> [Vérifier sa compréhension]
**a)** Dans l'extrait sur les Landes, sur quoi repose la proposition de décoloniser les Landes à partir de leurs cours d'eau ? Répondez en une à trois phrases.
**b)** Poursuivez l'extrait sur les Landes à la suite de sa dernière phrase.

> [Extrait choisi]
============================================================

Ensuite, envisager des pare-feux habités, aussi larges qu’il sera nécessaire, et basés sur les cultures déjà en présence, vignes, et asperges, éliminant le maïs irrigué qui envahit ces zones (Voir Trace 162, avec Emma Haziza ).
Enfin, me basant cette fois sur ma propre expérience de ces lieux mystérieux, enchanteurs et richissimes en flore et en faune que sont les ripisylves de la Leyre et de ses affluents, dont l’Escamat, décoloniser les Landes à partir de ses cours d’eau, y restituer feuillus, zones humides, … reconquérir cette Orénoque.

============================================================

> [Données fournies]
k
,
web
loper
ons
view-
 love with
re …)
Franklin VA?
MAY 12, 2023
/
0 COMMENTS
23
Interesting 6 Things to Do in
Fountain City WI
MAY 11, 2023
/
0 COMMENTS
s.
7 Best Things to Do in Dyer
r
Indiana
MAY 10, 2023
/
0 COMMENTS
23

============================================================

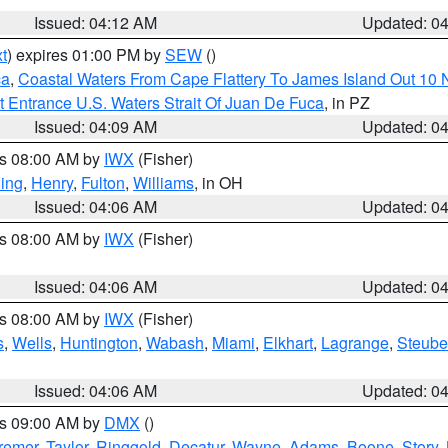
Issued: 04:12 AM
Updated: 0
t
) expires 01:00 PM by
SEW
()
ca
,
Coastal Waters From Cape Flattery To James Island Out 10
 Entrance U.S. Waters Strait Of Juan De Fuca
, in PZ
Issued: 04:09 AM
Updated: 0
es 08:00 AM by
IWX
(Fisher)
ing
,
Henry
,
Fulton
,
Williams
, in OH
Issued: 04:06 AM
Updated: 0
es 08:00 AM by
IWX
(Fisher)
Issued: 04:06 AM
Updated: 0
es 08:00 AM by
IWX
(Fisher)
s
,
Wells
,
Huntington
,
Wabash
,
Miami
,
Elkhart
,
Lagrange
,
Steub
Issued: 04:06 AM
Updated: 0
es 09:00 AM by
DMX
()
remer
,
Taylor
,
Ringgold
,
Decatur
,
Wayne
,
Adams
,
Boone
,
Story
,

============================================================

> [Réponses par tâche]
**a)** Cette proposition repose sur l'expérience personnelle que la personne qui écrit a des ripisylves de la Leyre et de ses affluents, dont l'Escamat. Elle les décrit comme des lieux mystérieux, enchanteurs et richissimes en flore et en faune.

**b)**
Oui, décoloniser ! Citons Julien Aldhuy, et son passionnant texte : « La transformation des Landes de Gascogne (XVIIème-XIXème siècles), de la mise en valeur comme colonisation intérieure ? » (2010) : « Henry Ribadieu (1859) va chercher l’inspiration Outre-Atlantique lorsqu’il affirme que les Landes « sont 40 lieues de désert plus inconnues que les savanes lointaines du Missouri, ou que les solitudes de l’Afrique Centrale [et que les bergers] sont les Arabes ou les Indiens de nos landes ». Mais tout n’est pas perdu puisque « ce grand désert sablonneux, le Sahara de la France, attend leur dépouille, et doit recouvrir bientôt ces derniers sauvages destinés sans doute à disparaître. La civilisation, en effet, les chasse devant elle, comme fait aux États-Unis, la colonisation américaine ». JA
Mépris bien propre aux plus grands bénéfices, on le sait. D’un territoire colonisé à un autre, prochaine étape, la Catalogne.